■ **TASK GOAL**: Pull out every line of the listing that contains the word "Voice" and copy each one in full.

■ **ENTRIES PROVIDED**:
====

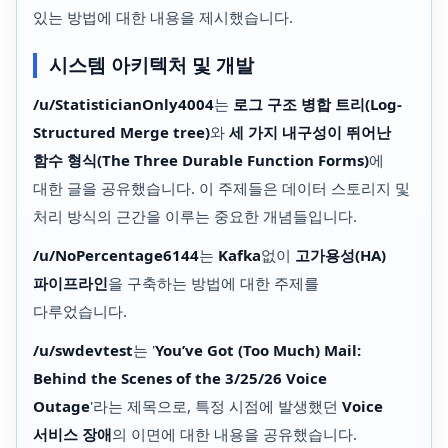
있는 방법에 대한 내용을 제시했습니다.
시스템 아키텍처 및 개발
/u/StatisticianOnly4004
는
로그 구조 병합 트리(Log-
Structured Merge tree)
와
세 가지 내구성이 뛰어난
함수 형식(The Three Durable Function Forms)
에
대한 글을 공유했습니다. 이 주제들은 데이터 스토리지 및
처리 방식의 근간을 이루는 중요한 개념들입니다.
/u/NoPercentage6144
는
Kafka
없이
고가용성(HA)
파이프라인
을 구축하는 방법에 대한 주제를
다루었습니다.
/u/swdevtest
는 '
You’ve Got (Too Much) Mail:
Behind the Scenes of the 3/25/26 Voice
Outage
'라는 제목으로, 특정 시점에 발생했던
Voice
서비스 장애
의 이면에 대한 내용을 공유했습니다.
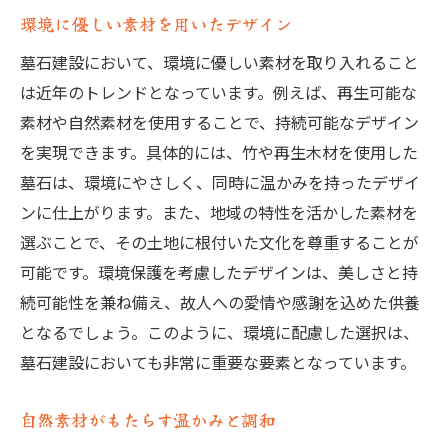
環境に優しい素材を用いたデザイン
墓石建設において、環境に優しい素材を取り入れること
は近年のトレンドとなっています。例えば、再生可能な
素材や自然素材を使用することで、持続可能なデザイン
を実現できます。具体的には、竹や再生木材を使用した
墓石は、環境にやさしく、同時に温かみを持ったデザイ
ンに仕上がります。また、地域の特性を活かした素材を
選ぶことで、その土地に根付いた文化を尊重することが
可能です。環境保護を考慮したデザインは、美しさと持
続可能性を兼ね備え、故人への愛情や感謝を込めた供養
となるでしょう。このように、環境に配慮した選択は、
墓石建設においても非常に重要な要素となっています。
自然素材がもたらす温かみと調和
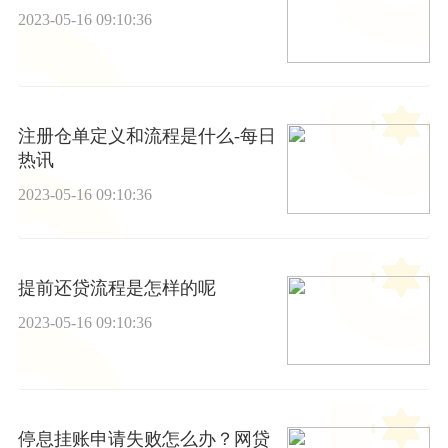
2023-05-16 09:10:36
注册仓单定义和流程是什么-每日
热讯
2023-05-16 09:10:36
提前还贷流程是怎样的呢
2023-05-16 09:10:36
停息挂账申请失败怎么办？网贷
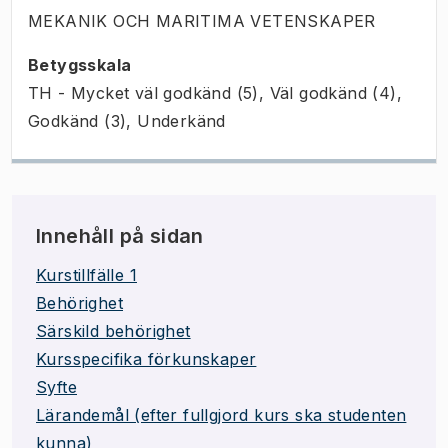
MEKANIK OCH MARITIMA VETENSKAPER
Betygsskala
TH - Mycket väl godkänd (5), Väl godkänd (4),
Godkänd (3), Underkänd
Innehåll på sidan
Kurstillfälle 1
Behörighet
Särskild behörighet
Kursspecifika förkunskaper
Syfte
Lärandemål (efter fullgjord kurs ska studenten
kunna)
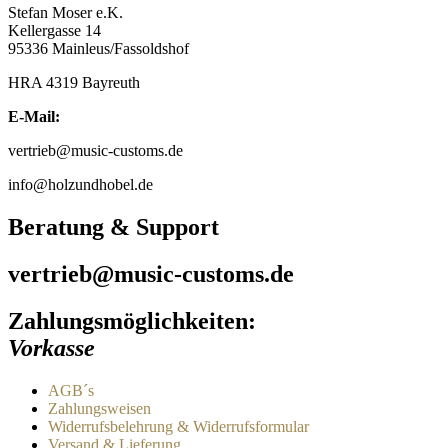
der
Stefan Moser e.K.
auf.
Produktseite
Kellergasse 14
Die
gewählt
95336 Mainleus/Fassoldshof
Optionen
werden
können
HRA 4319 Bayreuth
auf
der
E-Mail:
Produktseite
gewählt
vertrieb@music-customs.de
werden
info@holzundhobel.de
Beratung & Support
vertrieb@music-customs.de
Zahlungsmöglichkeiten:
Vorkasse
AGB´s
Zahlungsweisen
Widerrufsbelehrung & Widerrufsformular
Versand & Lieferung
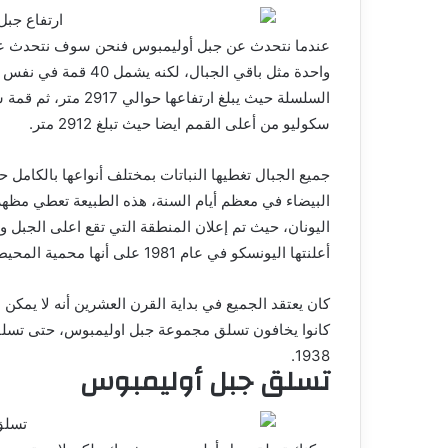
عندما نتحدث عن جبل أوليمبوس فنحن سوف نتحدث عن
واحدة مثل باقي الجبا
سكوليو من أعلى القمم ايضا حيث تبلغ 2912 متر.
جميع الجبال تغطيها النباتات بمختلف أنواعها بالكامل
البيضاء في معظم أيام السنة، هذه الطبيعة تعطي مظهر
أعلنتها اليونسكو في عام 1981 على أنها محمية المحيط الحيوي.
كان يعتقد الجميع في بداية القرن العشرين أنه لا يمكن 
كانوا يخافون تسلق مجموعة جبل اوليمبوس، حتى تسلق
1938.
تسلق جبل أوليمبوس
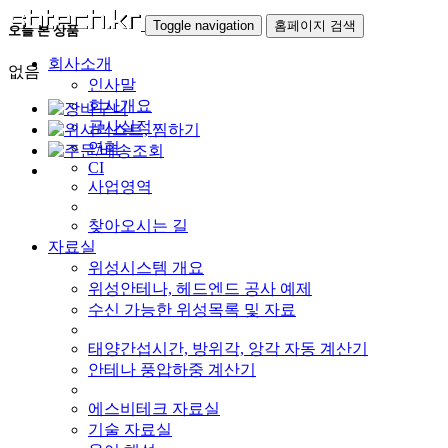
Toggle navigation
홈페이지 검색
오늘 본 상품
회사소개
없음
인사말
회사개요
공사실적
연혁
CI
사업영역
찾아오시는 길
자료실
위성시스템 개요
위성안테나, 헤드엔드 공사 예제
수신 가능한 위성목록 및 자료
태양간섭시간, 방위각, 앙각 자동 계산기
안테나 풍압하중 계산기
에스비테크 자료실
기술 자료실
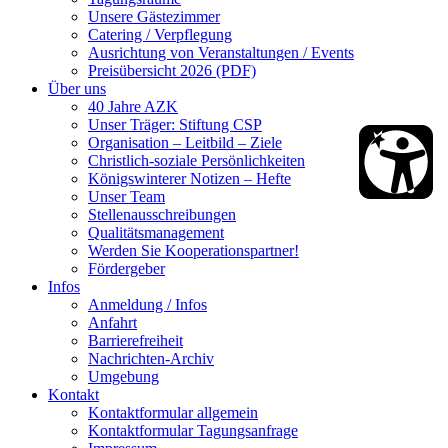
Unsere Gästezimmer
Catering / Verpflegung
Ausrichtung von Veranstaltungen / Events
Preisübersicht 2026 (PDF)
Über uns
40 Jahre AZK
Unser Träger: Stiftung CSP
Organisation – Leitbild – Ziele
Christlich-soziale Persönlichkeiten
Königswinterer Notizen – Hefte
Unser Team
Stellenausschreibungen
Qualitätsmanagement
Werden Sie Kooperationspartner!
Fördergeber
Infos
Anmeldung / Infos
Anfahrt
Barrierefreiheit
Nachrichten-Archiv
Umgebung
Kontakt
Kontaktformular allgemein
Kontaktformular Tagungsanfrage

====

■ **COMPLETED EXERCISE**:
Behind the Scenes of the 3/25/26 Voice
Voice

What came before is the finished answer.